Loneliness has been on my mind this week because of the Sustaining Grace support group that we started at Our Saviour's in September.


Sustaining Grace was publicized to run for nine weeks. The Thursday morning group met for the ninth time yesterday. The Wednesday evening group will do the same next week.


One of the things that Sustaining Grace has shown me is that people dearly need someone to listen to them. The Wednesday evening group meets for one hour; the time flies by, as the saying goes. Most weeks some of the participants linger, they have more to share and say.



MOTHER TERESA'S INSIGHT

"Being unwanted, unloved, uncared for, forgotten by everybody, I think that is a much greater hunger, a much greater poverty than the person who has nothing to eat."


So declared Mother Teresa, and she's right. I've seen this time and time again in my now twenty-five years of public ministry. (This was also evident during the three years prior when I was a social worker.)



THE GOD-HONEST TRUTH


As I continue think about loneliness, both as a pastor, and personally, two Bible passages come to mind:


"Though my father and mother forsake me, the Lord will receive me."


David's statement of faith is found in Psalm 27.

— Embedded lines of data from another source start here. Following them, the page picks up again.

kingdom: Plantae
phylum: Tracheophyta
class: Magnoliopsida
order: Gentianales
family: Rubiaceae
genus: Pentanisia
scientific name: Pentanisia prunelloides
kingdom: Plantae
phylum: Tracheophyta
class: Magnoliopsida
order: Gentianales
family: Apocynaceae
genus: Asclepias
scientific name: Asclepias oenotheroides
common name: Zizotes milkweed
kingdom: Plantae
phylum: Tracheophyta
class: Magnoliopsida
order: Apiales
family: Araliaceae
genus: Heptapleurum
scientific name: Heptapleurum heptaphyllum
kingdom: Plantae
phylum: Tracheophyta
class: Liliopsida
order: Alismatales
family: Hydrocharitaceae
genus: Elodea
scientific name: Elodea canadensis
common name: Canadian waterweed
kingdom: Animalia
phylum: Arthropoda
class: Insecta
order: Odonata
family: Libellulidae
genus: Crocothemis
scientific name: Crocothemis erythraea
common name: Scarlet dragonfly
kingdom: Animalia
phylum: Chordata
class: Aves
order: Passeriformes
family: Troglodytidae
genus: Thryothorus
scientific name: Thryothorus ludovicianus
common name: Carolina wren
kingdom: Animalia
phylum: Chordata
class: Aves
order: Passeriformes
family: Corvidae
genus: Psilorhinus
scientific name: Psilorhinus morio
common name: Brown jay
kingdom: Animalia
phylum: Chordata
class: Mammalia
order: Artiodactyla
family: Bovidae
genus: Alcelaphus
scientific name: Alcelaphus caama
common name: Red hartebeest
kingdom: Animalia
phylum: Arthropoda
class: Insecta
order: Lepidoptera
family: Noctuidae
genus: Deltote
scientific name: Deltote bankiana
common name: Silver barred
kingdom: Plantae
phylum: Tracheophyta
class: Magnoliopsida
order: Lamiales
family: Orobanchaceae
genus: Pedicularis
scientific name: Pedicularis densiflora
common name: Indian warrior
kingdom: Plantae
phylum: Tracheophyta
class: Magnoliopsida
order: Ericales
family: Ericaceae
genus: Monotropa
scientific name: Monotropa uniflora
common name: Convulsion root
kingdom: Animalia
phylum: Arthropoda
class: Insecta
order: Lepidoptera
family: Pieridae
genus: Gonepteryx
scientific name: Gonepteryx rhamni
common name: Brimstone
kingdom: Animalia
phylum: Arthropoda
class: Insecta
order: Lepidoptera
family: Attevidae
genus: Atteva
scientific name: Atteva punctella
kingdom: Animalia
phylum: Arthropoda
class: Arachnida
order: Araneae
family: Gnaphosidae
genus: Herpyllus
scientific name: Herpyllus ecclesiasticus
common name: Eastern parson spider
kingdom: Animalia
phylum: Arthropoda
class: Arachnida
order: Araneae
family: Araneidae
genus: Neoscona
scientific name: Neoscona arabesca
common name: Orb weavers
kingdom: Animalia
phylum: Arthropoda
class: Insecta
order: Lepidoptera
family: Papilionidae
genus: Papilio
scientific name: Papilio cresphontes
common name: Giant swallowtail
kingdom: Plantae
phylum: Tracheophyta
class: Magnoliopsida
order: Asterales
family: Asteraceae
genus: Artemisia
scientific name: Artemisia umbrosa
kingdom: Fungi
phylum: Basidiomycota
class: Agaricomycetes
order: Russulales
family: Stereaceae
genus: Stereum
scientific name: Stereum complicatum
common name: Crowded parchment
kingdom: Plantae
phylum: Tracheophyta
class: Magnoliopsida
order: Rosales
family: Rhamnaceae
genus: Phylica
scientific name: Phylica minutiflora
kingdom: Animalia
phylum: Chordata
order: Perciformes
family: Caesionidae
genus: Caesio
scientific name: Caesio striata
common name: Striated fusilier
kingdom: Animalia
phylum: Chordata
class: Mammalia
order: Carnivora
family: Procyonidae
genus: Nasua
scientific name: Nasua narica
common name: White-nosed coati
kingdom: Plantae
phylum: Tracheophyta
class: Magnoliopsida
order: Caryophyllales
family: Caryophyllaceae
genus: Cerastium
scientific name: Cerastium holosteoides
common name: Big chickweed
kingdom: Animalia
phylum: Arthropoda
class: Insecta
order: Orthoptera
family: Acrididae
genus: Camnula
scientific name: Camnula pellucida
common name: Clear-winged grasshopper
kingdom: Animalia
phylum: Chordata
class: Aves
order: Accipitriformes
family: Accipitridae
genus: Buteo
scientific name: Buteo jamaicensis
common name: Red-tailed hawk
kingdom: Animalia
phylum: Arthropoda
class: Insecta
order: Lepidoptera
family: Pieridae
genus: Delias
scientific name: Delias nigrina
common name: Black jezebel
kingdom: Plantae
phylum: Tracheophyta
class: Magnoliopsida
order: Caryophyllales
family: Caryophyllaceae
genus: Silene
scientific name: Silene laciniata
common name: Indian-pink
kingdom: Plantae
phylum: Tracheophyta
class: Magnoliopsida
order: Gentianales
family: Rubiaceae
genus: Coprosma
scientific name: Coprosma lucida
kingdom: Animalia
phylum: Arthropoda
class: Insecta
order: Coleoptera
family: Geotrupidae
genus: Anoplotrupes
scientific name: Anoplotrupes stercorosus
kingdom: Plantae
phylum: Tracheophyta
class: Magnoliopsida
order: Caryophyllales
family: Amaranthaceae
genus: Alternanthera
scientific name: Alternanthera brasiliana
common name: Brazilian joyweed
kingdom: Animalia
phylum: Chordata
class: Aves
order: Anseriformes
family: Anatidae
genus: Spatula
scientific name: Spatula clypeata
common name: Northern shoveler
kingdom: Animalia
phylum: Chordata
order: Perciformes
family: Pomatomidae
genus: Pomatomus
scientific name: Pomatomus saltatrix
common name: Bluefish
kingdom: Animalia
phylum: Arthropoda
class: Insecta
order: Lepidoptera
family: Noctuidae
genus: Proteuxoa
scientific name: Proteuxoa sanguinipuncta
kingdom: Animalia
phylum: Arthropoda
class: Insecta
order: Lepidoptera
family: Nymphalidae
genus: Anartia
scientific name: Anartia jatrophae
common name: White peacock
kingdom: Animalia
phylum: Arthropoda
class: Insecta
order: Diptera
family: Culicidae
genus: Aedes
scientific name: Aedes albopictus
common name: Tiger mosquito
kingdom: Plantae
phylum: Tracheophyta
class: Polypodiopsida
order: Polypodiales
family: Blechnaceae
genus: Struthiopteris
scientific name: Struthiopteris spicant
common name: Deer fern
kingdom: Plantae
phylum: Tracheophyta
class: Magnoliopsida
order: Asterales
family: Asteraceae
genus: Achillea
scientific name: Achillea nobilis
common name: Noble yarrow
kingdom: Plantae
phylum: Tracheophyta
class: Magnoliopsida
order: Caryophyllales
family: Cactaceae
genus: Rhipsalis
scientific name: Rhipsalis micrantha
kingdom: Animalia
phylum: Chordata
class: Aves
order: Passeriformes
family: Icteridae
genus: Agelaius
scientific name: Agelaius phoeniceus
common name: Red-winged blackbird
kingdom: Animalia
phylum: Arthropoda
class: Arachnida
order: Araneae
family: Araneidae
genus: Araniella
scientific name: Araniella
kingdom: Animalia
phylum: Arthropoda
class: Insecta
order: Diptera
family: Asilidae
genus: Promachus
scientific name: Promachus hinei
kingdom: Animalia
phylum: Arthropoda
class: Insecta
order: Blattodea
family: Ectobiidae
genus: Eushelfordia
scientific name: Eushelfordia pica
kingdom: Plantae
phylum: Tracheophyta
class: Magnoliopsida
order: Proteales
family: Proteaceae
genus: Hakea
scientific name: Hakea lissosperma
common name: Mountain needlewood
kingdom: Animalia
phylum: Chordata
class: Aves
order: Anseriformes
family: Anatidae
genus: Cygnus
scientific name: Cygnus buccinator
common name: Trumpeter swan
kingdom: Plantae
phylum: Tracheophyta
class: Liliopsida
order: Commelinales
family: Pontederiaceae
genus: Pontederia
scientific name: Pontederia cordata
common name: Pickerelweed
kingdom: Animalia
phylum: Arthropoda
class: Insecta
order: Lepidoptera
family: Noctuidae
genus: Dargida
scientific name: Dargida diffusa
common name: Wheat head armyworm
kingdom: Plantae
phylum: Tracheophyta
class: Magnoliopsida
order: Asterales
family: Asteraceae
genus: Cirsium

David's declaration brings to mind a sad and bitter reality. What should be one of the greatest blessings a person has - their family - often turns out to be a source of frustration, turmoil, and anguish. Because of circumstances and sin, many families have literally been torn apart. I know of cases where parents and children, as well as brothers and sisters, are no longer on speaking terms.


"Though my father and mother forsake me, the Lord will receive me."


David's declaration makes me think of another passage from the Psalms:


"God sets the lonely in families."


This is what the Church is to be.


Sadly, we know that too often we fail to live up to our calling to be a family of faith for the lonely, the hurting, and the broken-hearted. I'm hoping that Our Saviour's can change this. I'm hoping that in 2022 we can start several Friends in Christ groups. I'll be sharing more on this later.



IN THE MEANTIME

I will close this post with a quote from Dorothy Day's autobiography, The Long Loneliness. Day came to realize that all loneliness is ultimately spiritual in nature, the result of our separation from God. Day also came to realize that the only remedy for the long loneliness is found in community.


Day ends her autobiography with these paragraphs:

 

We were just sitting there talking when Peter Maurin came in.


We were just sitting there talking when lines of people began to form, saying, "We need bread." We could not say, "Go, be thou filled." If there were six small loaves and a few fishes, we had to divide them. There was always bread.


We were just sitting there talking and people moved in on us. Let those who can take it, take it. Some moved out and that made room for more. And somehow the walls expanded.


We were just sitting there talking and someone said, "Let's all go live on a farm."


It was as casual as that, I often think. It just came about. It just happened.


I found myself, a barren woman, the joyful mother of children. It is not easy always to be joyful, to keep in mind the duty of delight.


The most significant thing about The Catholic Worker is poverty, some say.


The most significant thing is community, others say. We are not alone any more.


But the final work is love. At times it has been, in the words of Father Zossima, a harsh and dreadful thing, and our very faith in love has been tried through fire.


We cannot love God unless we love each other, and to love we must know each other. We know Him in the breaking of bread, and we are not alone any more. Heaven is a banquet and life is a banquet, too, even with a crust, where there is companionship.


We have all known the long loneliness and we have learned that the only solution is love and that love comes with community.


It all happened while we sat there talking, and it is still going on.